In 2012, Jason Reitman brought together an (almost) all black cast to do a reading of the very white Reservoir Dogs.
It featured Laurence Fishburne as White, Terrence Howard as Blonde, and plenty of other famous black actors playing white guys (and also Patton Oswalt playing Holdaway). Tarantino has always been a fan of genre movies. One genre in particular known as Blaxploitation, which was popular in the '70s, and influenced Reservoir Dogs.
In a way, this rendition (which probably due to copyright issues was unfortunately not recorded) hearkens back to the origins of the film.
Despite the whiteness of the original cast, ethnicity (particularly black ethnicity) is already a motif of the original product. Sometimes these references are very derogatory. When Pink has to break up Blonde and White before they start fighting, he says:
PINK: Hey, come on, back off! What, we in a playground here? Am I the only professional? F***ing guys are acting like a bunch of f***ing n*****s, man— you work with n*****s huh?—just like you two— always saying they're gonna kill each other.
This association of blackness with violence also comes up in other contexts, like when Eddie and Blonde are messing with each other and Eddie jokes:
EDDIE: Ain't that a sad sight, daddy? A man walks into prison a white man, walks out talking like a f***ing n*****.

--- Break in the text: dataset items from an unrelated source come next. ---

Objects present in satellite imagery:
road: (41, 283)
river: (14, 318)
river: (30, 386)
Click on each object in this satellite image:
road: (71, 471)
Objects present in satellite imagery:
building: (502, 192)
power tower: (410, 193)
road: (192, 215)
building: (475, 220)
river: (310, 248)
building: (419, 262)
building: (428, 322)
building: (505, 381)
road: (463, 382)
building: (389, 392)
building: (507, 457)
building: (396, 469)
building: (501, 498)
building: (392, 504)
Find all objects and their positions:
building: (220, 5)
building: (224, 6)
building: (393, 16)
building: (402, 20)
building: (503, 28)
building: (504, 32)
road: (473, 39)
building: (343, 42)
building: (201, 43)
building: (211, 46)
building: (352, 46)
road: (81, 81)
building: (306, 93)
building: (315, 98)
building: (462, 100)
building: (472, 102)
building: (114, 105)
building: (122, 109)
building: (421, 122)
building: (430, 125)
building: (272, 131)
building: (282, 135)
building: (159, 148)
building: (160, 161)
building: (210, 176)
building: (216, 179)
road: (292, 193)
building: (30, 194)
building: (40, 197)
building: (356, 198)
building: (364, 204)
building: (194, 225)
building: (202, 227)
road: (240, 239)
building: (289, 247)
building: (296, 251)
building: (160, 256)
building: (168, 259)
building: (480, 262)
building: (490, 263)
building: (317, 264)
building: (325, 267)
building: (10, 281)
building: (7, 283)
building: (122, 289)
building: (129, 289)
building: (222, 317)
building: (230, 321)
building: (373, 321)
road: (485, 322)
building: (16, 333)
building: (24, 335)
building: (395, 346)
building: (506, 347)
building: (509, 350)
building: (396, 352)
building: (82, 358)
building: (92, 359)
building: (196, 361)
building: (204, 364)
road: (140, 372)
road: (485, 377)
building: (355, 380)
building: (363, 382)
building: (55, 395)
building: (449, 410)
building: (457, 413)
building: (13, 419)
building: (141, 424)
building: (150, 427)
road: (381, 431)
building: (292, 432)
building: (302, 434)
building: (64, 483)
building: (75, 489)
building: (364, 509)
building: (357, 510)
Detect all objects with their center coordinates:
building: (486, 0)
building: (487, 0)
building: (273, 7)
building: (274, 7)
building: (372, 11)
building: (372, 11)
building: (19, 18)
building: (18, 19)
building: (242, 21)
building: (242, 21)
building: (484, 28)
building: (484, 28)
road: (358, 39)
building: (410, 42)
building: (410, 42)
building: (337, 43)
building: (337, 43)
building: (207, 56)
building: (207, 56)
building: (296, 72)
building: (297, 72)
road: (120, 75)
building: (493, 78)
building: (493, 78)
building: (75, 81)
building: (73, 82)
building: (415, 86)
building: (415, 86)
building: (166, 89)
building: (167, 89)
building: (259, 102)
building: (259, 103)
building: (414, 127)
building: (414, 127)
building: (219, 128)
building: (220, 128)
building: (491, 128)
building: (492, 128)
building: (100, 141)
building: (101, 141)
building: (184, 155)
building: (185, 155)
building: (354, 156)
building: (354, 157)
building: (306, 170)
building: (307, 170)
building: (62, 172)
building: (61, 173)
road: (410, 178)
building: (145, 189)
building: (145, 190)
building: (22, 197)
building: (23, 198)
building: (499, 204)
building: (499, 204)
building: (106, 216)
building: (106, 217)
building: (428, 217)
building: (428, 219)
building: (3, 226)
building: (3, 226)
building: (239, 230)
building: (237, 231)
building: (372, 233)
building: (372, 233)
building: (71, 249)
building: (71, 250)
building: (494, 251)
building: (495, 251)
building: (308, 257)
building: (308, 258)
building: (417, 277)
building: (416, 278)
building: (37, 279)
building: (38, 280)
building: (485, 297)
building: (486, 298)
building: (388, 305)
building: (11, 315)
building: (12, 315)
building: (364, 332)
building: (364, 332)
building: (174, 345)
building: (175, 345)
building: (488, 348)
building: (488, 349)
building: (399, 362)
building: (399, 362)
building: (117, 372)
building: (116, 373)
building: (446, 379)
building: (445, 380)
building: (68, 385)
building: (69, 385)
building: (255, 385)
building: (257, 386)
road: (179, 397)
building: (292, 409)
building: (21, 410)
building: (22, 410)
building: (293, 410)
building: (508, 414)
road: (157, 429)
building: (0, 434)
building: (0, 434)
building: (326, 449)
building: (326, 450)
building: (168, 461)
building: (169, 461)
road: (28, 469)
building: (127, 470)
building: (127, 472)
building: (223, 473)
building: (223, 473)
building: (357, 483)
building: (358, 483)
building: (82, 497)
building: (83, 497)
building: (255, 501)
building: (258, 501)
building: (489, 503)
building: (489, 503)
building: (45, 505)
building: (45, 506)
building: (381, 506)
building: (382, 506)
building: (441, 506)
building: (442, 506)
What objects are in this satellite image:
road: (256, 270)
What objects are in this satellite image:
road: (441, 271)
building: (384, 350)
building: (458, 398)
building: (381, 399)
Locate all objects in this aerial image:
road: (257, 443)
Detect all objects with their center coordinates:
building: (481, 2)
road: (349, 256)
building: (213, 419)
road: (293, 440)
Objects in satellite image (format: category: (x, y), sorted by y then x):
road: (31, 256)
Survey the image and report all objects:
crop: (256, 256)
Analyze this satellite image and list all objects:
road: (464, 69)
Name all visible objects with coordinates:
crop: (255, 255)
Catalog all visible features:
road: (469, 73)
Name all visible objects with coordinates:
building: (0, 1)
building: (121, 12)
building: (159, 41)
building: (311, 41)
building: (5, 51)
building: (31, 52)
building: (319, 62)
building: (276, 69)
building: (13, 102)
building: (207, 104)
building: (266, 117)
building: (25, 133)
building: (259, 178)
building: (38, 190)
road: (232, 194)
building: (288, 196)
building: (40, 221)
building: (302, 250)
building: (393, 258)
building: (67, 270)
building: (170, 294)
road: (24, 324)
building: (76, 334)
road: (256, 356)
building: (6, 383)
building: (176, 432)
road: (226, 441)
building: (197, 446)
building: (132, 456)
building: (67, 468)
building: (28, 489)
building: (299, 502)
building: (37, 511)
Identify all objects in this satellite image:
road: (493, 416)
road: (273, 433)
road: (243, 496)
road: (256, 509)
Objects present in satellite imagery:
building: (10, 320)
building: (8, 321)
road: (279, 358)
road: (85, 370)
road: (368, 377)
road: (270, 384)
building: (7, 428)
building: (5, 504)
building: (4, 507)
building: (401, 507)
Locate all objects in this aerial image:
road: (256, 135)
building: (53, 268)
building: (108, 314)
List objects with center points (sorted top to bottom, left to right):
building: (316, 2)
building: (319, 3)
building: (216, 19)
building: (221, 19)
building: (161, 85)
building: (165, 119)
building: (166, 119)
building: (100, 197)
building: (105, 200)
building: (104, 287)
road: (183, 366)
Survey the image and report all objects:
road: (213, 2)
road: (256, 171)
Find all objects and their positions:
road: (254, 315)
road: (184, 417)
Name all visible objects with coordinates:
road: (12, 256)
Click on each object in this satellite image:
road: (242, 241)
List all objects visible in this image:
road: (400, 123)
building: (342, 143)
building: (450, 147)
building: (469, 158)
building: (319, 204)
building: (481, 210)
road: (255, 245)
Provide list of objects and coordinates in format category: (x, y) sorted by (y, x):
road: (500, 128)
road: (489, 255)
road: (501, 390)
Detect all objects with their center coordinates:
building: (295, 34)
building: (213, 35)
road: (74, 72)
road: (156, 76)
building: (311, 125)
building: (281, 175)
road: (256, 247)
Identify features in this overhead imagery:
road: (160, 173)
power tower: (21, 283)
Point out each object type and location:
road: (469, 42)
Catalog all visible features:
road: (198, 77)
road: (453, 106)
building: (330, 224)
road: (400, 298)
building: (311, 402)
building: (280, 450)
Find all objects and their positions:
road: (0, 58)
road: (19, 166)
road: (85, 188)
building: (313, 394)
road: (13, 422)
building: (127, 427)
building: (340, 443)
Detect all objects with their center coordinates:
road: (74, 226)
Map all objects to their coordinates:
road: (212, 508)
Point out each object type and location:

All this dialogue once again put Tarantino on the spot—he had to defend his script choices as simply realistic dialogue that didn't imply racism on his part. While this language is totally disgusting, we have to say: All the criminals talk and joke in this racist manner, and the one black character in the movie is actually a commanding police officer. Also: All the racist scumbag criminals die, while the single black character is left standing at the end.
What to you think? Does realism justify the disgusting conversation? Is "that's just how these guys would talk" a legitimate explanation?